Chouquette (Sabine Azéma, les cheveux rouge-orangé...) est amère, sèche comme du pain rassis, et aussi peu sucrée que possible lorsqu'elle s'adresse aux autres humains qui prennent le risque de l'approcher. C'est dire si le titre sonne comme une antiphrase sinistrement ironique, dès que l'on comprend quel est le personnage qui porte ce moelleux surnom. Cette misanthrope, qui a décidé de ne plus embrasser personne et de ne plus répondre au téléphone, vit recluse sur une magnifique île de la Bretagne nord, au cœur d'un jardin luxuriant qui reçoit seul ses soins, pendant qu'elle-même ne s'arrose que de vodka... Depuis trois ans, elle attend Gepetto, un mari invisible qui ne veut plus la voir, ni même lui parler, et dont elle s'obstine à fêter l'anniversaire, chaque année, dans une débauche de luxe, sous l'œil aussi attentif que défiant de son majordome (Pierre Aucaigne, parfait, dans ce rôle tout en discrétion vigilante). Pour la circonstance, des invitations sont envoyées, sans espoir de réponse favorable. Mais cette année, deux invités surviennent : Diane (Michèle Laroque), amie purement mondaine puisque, en réalité, rivale, en tant qu'ancienne amante de Gepetto ; et Lucas (Antonin Brunelle-Rémy, petit angelot si pétillant et sensible que l'on souhaite que ce long-métrage marque ses débuts au cinéma...), petit-fils de la vieille dame, et qui atterrit là parce qu'il vient de se faire chasser du centre auquel sa mère l'avait confié pour ses vacances...
Patrick Godeau, lui-même natif de Morlaix et grand amoureux de la Bretagne, tenait là un sujet fécond, adapté du roman d'Emilie Frêche. Mais il lance ses trois personnages - les deux femmes et l'enfant - sur les routes bretonnes et le film se perd.

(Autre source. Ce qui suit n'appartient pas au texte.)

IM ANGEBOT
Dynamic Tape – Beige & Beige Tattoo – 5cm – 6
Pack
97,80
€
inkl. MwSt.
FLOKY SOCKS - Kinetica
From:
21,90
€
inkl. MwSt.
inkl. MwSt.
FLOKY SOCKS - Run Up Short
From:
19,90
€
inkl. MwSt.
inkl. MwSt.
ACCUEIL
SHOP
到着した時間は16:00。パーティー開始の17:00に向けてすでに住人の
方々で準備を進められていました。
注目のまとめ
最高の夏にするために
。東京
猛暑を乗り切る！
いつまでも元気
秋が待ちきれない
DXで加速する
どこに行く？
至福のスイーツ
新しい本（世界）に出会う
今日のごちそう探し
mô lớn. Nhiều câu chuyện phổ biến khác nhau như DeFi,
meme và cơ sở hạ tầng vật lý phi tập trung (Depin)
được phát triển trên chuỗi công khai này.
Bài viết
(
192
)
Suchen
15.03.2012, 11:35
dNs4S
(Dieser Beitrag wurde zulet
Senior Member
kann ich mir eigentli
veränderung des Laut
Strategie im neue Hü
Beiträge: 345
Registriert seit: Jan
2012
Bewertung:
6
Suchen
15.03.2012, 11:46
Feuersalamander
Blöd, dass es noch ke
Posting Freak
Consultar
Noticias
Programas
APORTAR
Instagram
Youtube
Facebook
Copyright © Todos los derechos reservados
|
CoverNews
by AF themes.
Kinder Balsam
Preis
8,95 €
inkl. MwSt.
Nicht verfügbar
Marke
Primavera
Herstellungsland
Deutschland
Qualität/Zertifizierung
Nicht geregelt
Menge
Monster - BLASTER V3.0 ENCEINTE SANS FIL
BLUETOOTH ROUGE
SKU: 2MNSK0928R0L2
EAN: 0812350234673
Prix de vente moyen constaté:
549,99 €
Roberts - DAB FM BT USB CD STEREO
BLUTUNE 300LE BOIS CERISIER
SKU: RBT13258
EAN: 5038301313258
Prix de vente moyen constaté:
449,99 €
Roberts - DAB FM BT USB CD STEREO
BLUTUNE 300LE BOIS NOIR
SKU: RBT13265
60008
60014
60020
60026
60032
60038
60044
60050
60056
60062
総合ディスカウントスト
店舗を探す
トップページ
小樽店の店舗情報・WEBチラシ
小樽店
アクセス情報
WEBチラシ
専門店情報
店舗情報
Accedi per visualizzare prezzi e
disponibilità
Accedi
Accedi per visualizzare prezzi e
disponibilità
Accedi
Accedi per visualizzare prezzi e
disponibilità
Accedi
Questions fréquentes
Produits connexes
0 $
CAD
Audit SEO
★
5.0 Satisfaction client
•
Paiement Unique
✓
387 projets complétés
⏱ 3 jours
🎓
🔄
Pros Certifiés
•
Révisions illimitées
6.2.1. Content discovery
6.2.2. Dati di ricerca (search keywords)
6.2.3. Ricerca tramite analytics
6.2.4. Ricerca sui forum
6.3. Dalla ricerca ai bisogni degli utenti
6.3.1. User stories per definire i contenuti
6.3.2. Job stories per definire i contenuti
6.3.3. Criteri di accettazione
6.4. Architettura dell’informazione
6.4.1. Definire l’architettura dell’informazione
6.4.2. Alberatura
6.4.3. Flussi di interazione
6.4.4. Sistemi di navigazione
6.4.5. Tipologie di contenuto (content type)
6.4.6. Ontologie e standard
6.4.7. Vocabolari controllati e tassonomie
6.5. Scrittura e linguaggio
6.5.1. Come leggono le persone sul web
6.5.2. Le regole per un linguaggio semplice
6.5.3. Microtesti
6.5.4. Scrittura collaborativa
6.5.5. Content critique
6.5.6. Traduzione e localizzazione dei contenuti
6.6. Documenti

Si les premières étapes sont justifiées par le fait d'aller d'abord visiter, puis extraire de sa maison de retraite la mère de Diane (Michèle Moretti, qui campe avec subtilité l'un des plus beaux rôles du film et permet l'éclosion d'une complicité touchante avec le personnage du petit Lucas), un humour déplacé s'affiche bien vite, plongeant la salle dans un silence gêné : on y parle avec désinvolture de "la morte" que l'on promène sur l'un des sièges arrière et le périple se poursuit, tantôt sans but, tantôt - ce qui est pire - avec des buts prétextes à la continuation du parcours, buts inconsistants... Un sentiment de vide, d'inanité, s'installe, renforcé par les efforts de bons mots et souffrant du contraste avec les paysages qui, eux, restent souvent magnifiques...
Deux morts se trouvent confiés à des bateaux, envoyés vers le large... On tente de réinjecter du sens, de voir là une relecture moderne de la croyance celtique en l'Ile d'Avallon, censée constituer le séjour des morts, plein ouest, bien au-delà du Finis Terrae... En vain. Les personnages (ceux qui vivent encore...) finissent contents, réconciliés, baguenaudant sur les plages... Le spectateur reste en rade, toutes voiles affalées.